Work required: Read through the listing below, and copy every line where the string "Cells" appears.

── Records for processing

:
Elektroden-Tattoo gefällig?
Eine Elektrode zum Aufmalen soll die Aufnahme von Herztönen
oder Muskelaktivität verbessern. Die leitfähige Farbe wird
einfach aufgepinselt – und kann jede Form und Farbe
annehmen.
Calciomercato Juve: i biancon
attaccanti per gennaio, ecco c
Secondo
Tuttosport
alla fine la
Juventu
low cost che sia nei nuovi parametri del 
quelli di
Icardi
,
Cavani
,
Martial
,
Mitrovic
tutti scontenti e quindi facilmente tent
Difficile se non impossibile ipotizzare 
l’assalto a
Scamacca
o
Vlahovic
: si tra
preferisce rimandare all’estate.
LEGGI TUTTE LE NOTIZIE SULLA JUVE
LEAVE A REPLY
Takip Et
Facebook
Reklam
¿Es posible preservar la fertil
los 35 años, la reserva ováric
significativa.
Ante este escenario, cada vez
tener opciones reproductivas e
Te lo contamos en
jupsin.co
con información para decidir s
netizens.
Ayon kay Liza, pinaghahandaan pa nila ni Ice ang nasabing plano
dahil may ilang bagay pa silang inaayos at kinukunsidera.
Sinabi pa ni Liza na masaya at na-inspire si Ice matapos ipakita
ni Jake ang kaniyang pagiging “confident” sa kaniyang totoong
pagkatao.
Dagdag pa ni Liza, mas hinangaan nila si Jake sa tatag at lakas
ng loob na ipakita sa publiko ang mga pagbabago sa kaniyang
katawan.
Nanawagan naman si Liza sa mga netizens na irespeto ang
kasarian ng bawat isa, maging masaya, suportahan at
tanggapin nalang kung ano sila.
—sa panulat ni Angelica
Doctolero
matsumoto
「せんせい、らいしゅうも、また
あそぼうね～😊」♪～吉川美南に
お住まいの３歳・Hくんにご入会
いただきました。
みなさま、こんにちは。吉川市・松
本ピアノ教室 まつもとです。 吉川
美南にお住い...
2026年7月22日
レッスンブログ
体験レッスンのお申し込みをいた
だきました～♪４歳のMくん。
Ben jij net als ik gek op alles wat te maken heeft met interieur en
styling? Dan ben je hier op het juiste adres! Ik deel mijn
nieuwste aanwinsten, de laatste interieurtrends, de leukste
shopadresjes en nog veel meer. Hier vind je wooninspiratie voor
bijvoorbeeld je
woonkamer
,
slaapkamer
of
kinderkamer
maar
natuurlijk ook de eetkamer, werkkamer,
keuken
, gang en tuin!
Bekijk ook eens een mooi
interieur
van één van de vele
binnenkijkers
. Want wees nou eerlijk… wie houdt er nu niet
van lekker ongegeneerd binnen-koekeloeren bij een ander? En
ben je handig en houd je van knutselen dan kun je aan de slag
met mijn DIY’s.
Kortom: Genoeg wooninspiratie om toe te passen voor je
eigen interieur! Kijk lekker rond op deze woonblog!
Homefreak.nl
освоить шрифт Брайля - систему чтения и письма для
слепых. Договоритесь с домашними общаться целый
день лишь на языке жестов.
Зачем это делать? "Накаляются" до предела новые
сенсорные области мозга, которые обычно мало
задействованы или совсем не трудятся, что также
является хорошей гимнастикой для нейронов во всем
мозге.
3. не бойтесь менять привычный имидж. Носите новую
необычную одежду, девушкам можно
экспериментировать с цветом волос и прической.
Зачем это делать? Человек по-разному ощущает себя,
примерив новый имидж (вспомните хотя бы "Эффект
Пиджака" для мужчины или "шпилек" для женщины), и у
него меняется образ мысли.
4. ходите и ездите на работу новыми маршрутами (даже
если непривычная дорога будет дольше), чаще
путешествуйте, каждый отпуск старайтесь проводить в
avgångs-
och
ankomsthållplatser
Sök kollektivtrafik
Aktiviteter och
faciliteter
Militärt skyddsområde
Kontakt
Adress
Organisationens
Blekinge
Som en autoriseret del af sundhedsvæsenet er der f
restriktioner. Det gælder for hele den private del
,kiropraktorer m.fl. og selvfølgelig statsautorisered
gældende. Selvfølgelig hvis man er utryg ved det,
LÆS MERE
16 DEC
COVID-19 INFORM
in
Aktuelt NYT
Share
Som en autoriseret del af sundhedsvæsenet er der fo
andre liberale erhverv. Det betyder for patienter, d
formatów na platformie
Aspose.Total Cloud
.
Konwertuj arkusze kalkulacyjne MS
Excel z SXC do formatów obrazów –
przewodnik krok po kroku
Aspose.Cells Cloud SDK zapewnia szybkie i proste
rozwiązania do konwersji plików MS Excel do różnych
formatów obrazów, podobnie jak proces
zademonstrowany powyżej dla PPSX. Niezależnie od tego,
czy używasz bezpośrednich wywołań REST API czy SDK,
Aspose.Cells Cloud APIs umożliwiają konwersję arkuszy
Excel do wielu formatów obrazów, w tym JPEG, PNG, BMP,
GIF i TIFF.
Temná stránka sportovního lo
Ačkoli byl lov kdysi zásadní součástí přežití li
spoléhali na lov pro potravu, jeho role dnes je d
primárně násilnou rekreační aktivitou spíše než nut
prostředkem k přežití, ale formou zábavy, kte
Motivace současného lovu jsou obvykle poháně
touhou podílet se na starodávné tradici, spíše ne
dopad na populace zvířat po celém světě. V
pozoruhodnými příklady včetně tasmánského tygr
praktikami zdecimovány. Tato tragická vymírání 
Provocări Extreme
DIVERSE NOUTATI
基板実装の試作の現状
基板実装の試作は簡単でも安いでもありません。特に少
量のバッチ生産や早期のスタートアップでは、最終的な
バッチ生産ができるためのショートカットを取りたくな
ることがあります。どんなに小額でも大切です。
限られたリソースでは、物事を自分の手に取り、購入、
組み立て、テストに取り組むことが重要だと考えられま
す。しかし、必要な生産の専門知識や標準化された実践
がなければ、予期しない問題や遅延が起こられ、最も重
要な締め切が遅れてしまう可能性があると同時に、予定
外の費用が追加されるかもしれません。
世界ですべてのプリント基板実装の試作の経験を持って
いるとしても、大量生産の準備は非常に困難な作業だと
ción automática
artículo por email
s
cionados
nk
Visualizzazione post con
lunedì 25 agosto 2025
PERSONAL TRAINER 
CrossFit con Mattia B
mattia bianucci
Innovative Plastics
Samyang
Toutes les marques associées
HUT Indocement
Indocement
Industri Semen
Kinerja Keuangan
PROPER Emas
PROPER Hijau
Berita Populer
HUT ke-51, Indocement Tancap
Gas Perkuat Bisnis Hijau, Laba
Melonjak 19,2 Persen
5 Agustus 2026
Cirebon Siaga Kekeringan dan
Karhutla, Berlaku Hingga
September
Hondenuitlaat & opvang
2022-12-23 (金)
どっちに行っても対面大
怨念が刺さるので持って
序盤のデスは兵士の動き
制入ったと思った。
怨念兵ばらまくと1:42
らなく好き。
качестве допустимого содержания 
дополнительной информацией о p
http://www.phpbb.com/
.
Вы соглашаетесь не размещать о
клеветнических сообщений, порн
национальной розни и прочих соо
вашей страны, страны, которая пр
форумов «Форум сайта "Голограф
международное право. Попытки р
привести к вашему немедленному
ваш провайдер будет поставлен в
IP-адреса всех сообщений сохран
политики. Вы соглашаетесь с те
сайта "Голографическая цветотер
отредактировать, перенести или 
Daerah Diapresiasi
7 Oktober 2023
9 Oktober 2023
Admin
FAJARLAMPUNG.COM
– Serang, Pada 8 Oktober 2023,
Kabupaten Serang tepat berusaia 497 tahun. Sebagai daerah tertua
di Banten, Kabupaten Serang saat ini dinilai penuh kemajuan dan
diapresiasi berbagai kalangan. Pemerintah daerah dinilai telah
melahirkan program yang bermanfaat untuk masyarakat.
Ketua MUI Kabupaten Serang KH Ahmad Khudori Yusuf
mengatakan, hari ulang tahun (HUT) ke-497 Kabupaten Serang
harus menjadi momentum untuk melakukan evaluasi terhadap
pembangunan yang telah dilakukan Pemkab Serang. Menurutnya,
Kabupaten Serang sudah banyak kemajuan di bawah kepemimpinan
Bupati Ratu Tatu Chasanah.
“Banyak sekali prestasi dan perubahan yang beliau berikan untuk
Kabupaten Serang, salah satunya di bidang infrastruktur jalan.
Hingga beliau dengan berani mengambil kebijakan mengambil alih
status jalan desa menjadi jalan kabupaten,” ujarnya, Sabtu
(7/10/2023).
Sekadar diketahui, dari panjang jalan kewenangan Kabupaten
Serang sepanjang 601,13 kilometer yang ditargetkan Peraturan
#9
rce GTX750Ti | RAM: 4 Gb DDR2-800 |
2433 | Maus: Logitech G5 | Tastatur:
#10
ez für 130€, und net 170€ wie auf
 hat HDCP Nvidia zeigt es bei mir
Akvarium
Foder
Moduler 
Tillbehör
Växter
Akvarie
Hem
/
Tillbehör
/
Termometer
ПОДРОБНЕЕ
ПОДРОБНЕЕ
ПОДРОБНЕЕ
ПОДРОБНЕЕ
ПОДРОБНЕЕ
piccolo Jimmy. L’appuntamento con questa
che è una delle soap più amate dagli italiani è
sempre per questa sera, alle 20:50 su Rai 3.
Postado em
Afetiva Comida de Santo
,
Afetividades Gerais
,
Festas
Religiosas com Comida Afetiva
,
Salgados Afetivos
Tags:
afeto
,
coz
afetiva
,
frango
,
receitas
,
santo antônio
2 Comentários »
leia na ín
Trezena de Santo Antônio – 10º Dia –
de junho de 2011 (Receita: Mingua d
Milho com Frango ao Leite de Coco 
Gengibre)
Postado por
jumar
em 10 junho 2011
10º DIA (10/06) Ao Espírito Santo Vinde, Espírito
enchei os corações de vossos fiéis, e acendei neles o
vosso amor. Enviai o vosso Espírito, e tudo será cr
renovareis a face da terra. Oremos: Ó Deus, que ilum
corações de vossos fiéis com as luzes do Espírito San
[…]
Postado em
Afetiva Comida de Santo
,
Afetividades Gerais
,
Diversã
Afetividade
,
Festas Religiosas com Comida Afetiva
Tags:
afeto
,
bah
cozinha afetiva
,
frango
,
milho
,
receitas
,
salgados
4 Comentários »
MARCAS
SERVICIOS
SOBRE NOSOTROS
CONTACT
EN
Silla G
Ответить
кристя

────

Exercise solution:
Aspose.Cells Cloud SDK zapewnia szybkie i proste
Aspose.Cells Cloud APIs umożliwiają konwersję arkuszy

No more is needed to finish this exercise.